DOCUMENT SEGMENT.
** Begin **
Chookaszian: I think mostly, it’s studying, observing, and understanding their own payments mechanisms. The payments mechanisms are a bit archaic, particularly in the U.S. compared to the rest of the world. The payment mechanisms have been slowly developed driven largely by the fact that it’s a credit card payment system by and large in the United States. Whereas as you go outside the United States, it’s more debit card driven, and the issue is the cost of that. The cost of buying on a credit card if you buy from PayPal, it’s 2.8% or 2.9%. If you buy from Mastercard, Visa, or Amex, it’s 2.3% more or less all in, and they vary quite a bit, obviously. If you use the debit card, the cost dropped way down to maybe a little over 1%, and then if you look at what’s out there like WeChat, for example, in China, you’re maybe at 0.8% or 0.9%, but crypto can do it at little over 1/10. Crypto is going to be a very inexpensive way. So, if you’re concerned about trying to capture that 1% to 2% of cost that’s going into the payment mechanism itself, then you could look at trying to establish something in order to do that, and the cryptocurrency itself would be a way to do that. But it’s complicated, it’s fraught with a lot of risks, and I don’t see a lot of companies doing that in the near-term.
** End **
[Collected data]
** Begin **
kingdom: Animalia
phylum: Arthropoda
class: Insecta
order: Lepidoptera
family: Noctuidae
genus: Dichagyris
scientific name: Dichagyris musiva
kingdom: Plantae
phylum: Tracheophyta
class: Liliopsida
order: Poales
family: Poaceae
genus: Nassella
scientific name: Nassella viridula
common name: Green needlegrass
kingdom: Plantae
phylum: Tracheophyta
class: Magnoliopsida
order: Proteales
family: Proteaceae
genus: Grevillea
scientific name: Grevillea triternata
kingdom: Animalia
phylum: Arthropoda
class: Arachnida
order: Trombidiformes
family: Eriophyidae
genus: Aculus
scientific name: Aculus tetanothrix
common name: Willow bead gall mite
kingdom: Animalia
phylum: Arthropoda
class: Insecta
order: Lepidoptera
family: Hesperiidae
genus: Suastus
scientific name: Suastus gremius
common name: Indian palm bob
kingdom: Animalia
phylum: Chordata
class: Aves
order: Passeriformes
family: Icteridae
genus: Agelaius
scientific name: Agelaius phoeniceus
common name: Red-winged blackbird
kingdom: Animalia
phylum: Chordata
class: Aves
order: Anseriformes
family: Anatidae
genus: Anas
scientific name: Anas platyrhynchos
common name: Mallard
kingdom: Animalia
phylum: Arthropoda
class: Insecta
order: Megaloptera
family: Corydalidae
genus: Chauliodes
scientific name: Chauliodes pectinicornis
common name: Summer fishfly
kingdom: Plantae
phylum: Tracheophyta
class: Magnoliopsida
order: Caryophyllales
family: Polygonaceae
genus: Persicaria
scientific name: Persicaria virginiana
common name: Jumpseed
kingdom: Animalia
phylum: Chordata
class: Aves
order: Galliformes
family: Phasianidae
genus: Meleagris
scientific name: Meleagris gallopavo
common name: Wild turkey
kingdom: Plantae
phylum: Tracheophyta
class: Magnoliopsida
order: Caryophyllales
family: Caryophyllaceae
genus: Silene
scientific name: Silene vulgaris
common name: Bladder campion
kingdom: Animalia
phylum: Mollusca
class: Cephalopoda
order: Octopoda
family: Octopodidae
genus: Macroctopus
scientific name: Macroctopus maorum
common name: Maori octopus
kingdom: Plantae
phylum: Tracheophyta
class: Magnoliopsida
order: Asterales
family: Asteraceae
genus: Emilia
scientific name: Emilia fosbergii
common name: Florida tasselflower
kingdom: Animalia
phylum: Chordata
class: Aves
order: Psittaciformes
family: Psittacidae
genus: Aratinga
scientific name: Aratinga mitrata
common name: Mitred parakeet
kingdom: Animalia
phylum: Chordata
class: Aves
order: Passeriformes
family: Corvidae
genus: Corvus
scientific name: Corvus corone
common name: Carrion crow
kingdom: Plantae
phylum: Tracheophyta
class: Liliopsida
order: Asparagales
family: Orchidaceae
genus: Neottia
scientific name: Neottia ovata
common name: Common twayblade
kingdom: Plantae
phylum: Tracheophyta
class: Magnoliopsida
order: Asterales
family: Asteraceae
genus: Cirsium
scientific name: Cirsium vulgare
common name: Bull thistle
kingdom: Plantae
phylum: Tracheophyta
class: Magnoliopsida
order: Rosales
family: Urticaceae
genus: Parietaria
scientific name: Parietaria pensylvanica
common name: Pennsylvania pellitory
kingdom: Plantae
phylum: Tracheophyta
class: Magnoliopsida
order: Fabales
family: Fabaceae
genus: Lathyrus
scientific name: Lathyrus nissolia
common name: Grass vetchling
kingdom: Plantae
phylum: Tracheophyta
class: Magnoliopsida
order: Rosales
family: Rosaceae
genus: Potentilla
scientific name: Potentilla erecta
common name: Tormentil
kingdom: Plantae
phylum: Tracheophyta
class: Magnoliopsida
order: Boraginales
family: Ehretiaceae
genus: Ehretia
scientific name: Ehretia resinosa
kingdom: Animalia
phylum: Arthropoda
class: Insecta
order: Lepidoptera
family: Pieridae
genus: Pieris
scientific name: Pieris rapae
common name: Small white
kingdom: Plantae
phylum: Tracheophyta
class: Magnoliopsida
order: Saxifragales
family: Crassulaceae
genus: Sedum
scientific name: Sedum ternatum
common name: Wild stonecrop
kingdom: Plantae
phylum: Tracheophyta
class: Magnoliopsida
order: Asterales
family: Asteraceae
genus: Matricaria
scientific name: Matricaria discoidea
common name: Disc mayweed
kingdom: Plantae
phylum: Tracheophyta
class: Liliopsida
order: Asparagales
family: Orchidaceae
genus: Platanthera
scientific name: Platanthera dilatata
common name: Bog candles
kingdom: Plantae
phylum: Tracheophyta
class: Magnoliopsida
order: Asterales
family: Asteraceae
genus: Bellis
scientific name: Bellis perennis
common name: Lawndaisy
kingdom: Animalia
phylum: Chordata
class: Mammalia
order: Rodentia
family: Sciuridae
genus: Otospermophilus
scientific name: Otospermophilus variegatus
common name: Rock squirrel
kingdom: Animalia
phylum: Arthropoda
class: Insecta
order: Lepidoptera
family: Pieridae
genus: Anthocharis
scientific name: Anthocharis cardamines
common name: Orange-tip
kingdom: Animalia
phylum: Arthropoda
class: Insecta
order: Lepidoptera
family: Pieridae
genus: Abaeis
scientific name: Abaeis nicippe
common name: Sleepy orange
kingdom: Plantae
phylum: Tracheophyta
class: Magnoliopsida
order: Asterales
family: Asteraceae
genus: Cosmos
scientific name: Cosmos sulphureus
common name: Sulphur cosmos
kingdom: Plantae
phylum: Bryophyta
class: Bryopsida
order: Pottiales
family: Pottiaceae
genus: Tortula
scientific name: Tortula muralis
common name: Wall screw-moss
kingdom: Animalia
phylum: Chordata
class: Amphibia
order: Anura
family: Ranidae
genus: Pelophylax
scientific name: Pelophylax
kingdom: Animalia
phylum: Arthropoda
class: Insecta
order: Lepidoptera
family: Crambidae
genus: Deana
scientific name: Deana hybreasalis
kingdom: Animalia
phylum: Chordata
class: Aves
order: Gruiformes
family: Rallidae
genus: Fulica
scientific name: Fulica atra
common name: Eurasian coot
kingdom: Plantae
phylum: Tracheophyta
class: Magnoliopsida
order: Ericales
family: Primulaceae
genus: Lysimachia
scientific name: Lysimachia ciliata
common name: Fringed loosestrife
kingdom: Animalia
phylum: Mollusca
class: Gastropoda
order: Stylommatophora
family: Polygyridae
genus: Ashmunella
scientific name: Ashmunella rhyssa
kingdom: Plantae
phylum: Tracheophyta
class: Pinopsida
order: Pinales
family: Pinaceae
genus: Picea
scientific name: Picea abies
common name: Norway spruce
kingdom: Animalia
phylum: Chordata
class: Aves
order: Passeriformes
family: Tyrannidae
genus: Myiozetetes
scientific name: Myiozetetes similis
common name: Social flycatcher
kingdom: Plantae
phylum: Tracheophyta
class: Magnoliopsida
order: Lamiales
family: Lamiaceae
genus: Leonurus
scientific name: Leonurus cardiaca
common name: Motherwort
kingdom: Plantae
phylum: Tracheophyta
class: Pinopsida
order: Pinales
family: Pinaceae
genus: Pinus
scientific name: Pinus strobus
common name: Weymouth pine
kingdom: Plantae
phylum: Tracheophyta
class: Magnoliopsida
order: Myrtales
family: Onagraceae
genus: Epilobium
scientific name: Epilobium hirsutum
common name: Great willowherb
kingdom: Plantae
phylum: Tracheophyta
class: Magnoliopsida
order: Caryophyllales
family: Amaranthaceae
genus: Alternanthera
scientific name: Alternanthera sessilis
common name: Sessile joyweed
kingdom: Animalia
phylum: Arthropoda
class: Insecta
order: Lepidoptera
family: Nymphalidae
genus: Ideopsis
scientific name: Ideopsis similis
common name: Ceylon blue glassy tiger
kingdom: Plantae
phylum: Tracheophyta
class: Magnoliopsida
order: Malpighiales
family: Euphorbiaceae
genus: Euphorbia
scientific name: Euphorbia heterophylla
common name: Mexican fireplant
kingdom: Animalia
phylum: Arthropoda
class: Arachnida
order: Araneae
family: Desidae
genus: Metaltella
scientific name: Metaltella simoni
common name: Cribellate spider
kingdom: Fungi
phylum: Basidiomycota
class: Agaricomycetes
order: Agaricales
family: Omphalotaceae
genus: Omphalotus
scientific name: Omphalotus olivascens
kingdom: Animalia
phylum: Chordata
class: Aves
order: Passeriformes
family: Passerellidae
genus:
** End **
TO DO. Copy out the whole interview passage on payment costs above, word for word.

THE SOLUTION.
Chookaszian: I think mostly, it’s studying, observing, and understanding their own payments mechanisms. The payments mechanisms are a bit archaic, particularly in the U.S. compared to the rest of the world. The payment mechanisms have been slowly developed driven largely by the fact that it’s a credit card payment system by and large in the United States. Whereas as you go outside the United States, it’s more debit card driven, and the issue is the cost of that. The cost of buying on a credit card if you buy from PayPal, it’s 2.8% or 2.9%. If you buy from Mastercard, Visa, or Amex, it’s 2.3% more or less all in, and they vary quite a bit, obviously. If you use the debit card, the cost dropped way down to maybe a little over 1%, and then if you look at what’s out there like WeChat, for example, in China, you’re maybe at 0.8% or 0.9%, but crypto can do it at little over 1/10. Crypto is going to be a very inexpensive way. So, if you’re concerned about trying to capture that 1% to 2% of cost that’s going into the payment mechanism itself, then you could look at trying to establish something in order to do that, and the cryptocurrency itself would be a way to do that. But it’s complicated, it’s fraught with a lot of risks, and I don’t see a lot of companies doing that in the near-term.